When catching an overnight bus, be prepared for a few things:

a) The roads are terrifying.

b) The horn will sound constantly. But it is never aggressive. It’s more like saying, ‘Hey, I’m next to you/behind you/hurtling towards you/about to explode a cow’. So if you were planning to sleep on the journey, think again.

c) At some point you will stop at a tumbledown roadside shack for a chai-and-toilet break.

ali barter india night

This is where I experienced my first female urinal. Approach the toilet block and make sure you keep your place in line - those tiny old ladies will cut you off without remorse. This is where a sari would be helpful. Pants are a bloody nightmare when you are trying to piss into a concrete sink. After a month of bussing around India, you should be able to keep most of it off your clothes.

d) Burping. In India, bodily sounds are a natural part of life.
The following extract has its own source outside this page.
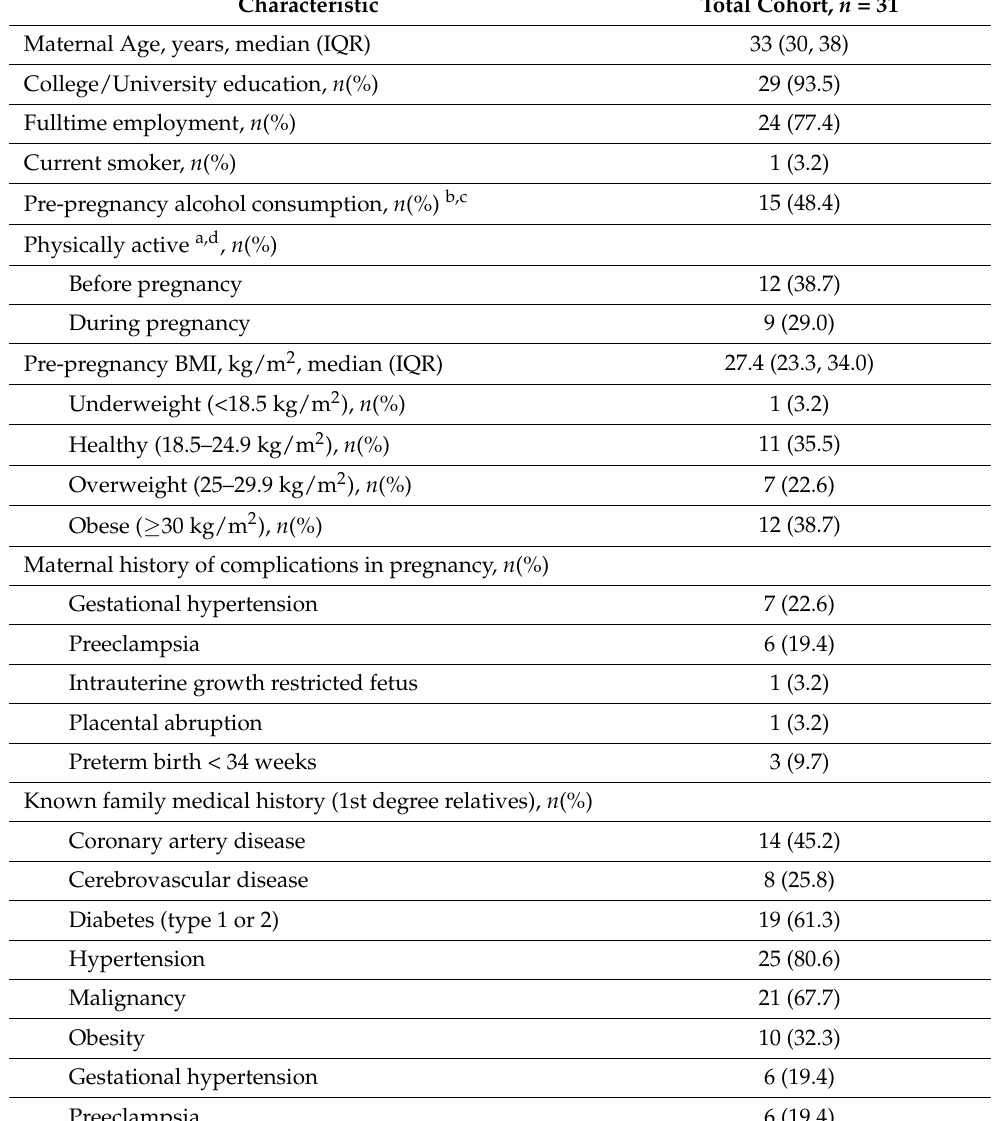
Table 2. Baseline characteristics of study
In the West we are so embarrassed about these noises. Not so in India. On a bus, in the middle of the night, it's a veritable orchestra of pops and burps and gurgles. Better out than in, right? 

e) You won’t arrive at the time they say. You’ll be ejected at the bus terminal at 4.30am, and no guest houses will be open. The best thing to do is walk to the centre of town, get a chai from the chai walla, smoke a cigarette and watch the sunrise.

Fly domestically

The middle class of India is one of the fastest growing in the world. Nowhere is this more apparent than the domestic terminal of Indian airports. With the rise of local budget airlines, such as IndiGo, terminals are rammed. In many cases, it’s cheaper and easier to fly rather than drive; the sky isn’t congested, potholed, and overrun with cows.

Every single individual is patted down at security. The sexes are kept separate. Women enter a curtained room for discretion, and are patted down only by other women. The x-ray machines don’t work and a steady flow of bags, baskets, boxes and babies pass through. I waited in line for hours watching things slide along the conveyor belt as an attendant watched a blank screen.

Once you make it through security, you’re on the home stretch. IndiGo offers a very different menu from the sandwiches and biscuits on Virgin Australia. You might receive a (delicious) samosa, a mango juice box, and a gulab jamen (a syrupy sweet dumpling). It’s a delight. 

ali barter india skyline

Find the "real" India?

When many people think of India, they think of yoga on the beach, silent ashrams, barefoot walking around Goa, the sitar, and ayurvedic medicine. However, India is far more that this. Nowadays, people commonly have upward of two mobile phones. There are sub-woofers in the back of auto-rickshaws. Indians eat Italian food and KFC, wear blue jeans and Nikes, start small businesses, and speak fluently across many languages.

ali barter india coast

When I see westerners walking around barefoot in these increasingly modern city streets I wonder what the locals must think of us. They are working so hard to put shoes on to their feet. They are forwarding their country, in industry, business, technology, education, fashion, and the arts. It is a vibrant and exciting country. Accept India for its contradictions, the incredible wealth and horrific poverty. The strict religious customs and aspirational dreams. It’s noise and it’s stillness. Nowhere have I felt more alive, more inspired, more confused and challenged.